Via the USA distribution, you can get Pine Breeze for $20/50grams. Which is, frankly, very cheap.

I’ve had TeaG’s gyokuro which is $55 for 100grams.

There is no way I would ever pay $50 per gram for a tea. I don’t care if it has gold, sex and God mixed into it, nothing is worth that much money. At that point you’re paying $100-200 per pot of tea!
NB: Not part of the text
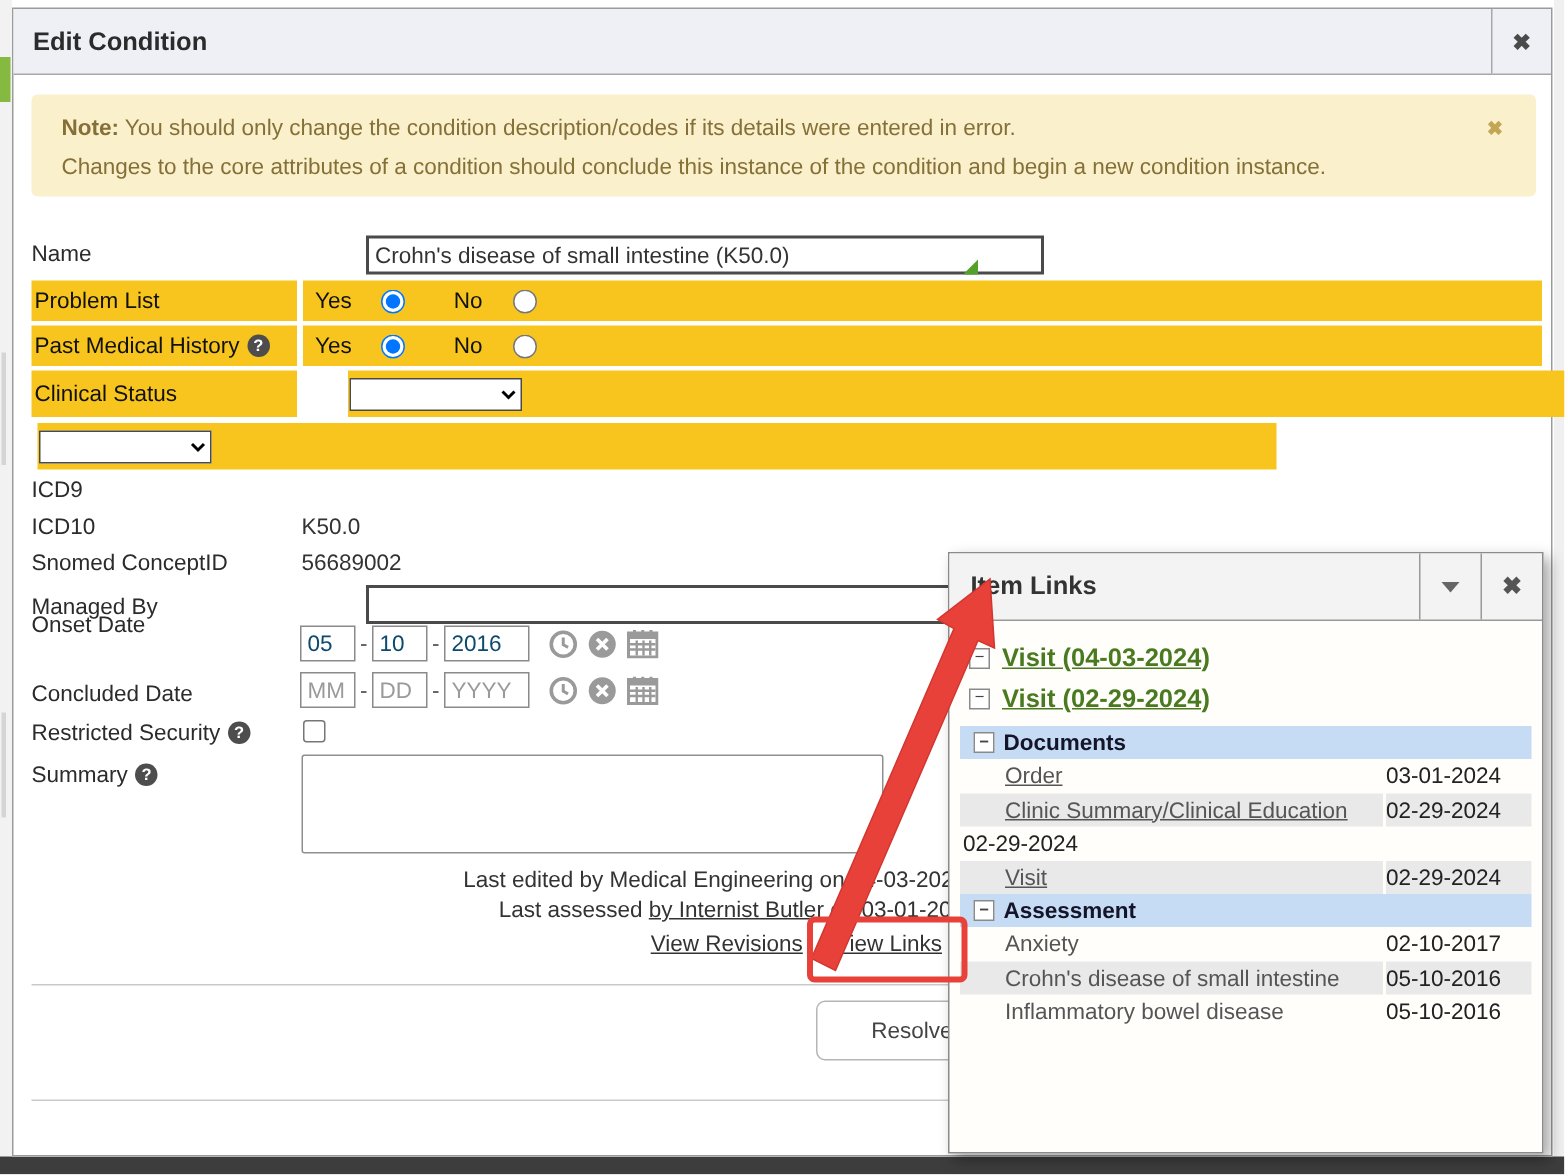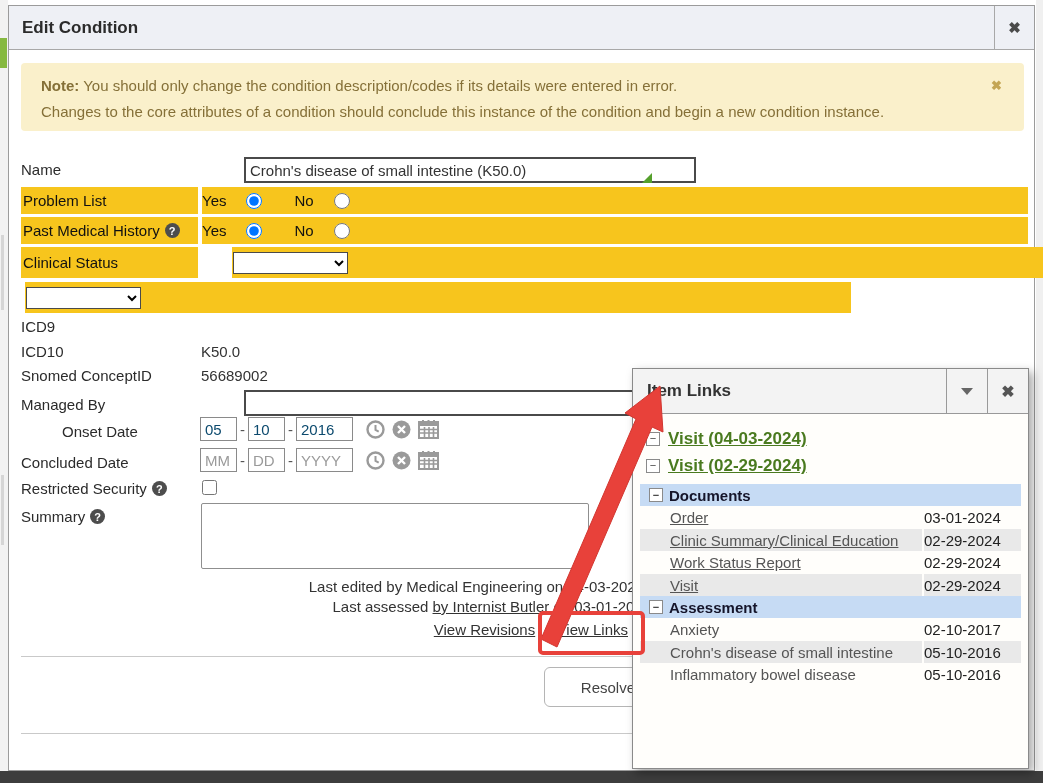"Yes" .radio-group { padding-left: 0 -> 8px }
If one has to go that high to experience “truly great Japanese tea” then they’re welcome to it. I’m more than happy to spend 1/10th that price for aged pu-erh and be more than blown away by what I get.

TeaBrat

there’s no way would I ever spend that much money on a flippin’ tea – just sayin’

Jim Marks

It is nice to know that my tea snobbery has bounds.

ScottTeaMan

I wasn’t sure if Shinobi cha was serious. WOW! I couldn’t stop laughing at your comments Jim…….it just struck me as hilarious! It’s totally absurd to pay $50 /gram for any tea. Just my opinion of course. :))

ScottTeaMan

$200 for a pot of tea…HAHAHAHAHAHAHA!

Shinobi_cha

Oops! I meant $.50/gram, haha! Looks like Pine Beeze and TeaG’s gyos are about that range… and if you just didn’t love them at that asking price… well that’s fine; tea is after all, not a necessity and so drink what you enjoy.

Jim Marks

Ah. Yes. That makes a lot more sense.

And yes, that has been the point all along. There is a tipping point where what you are paying for may not actually have increased value to the individual.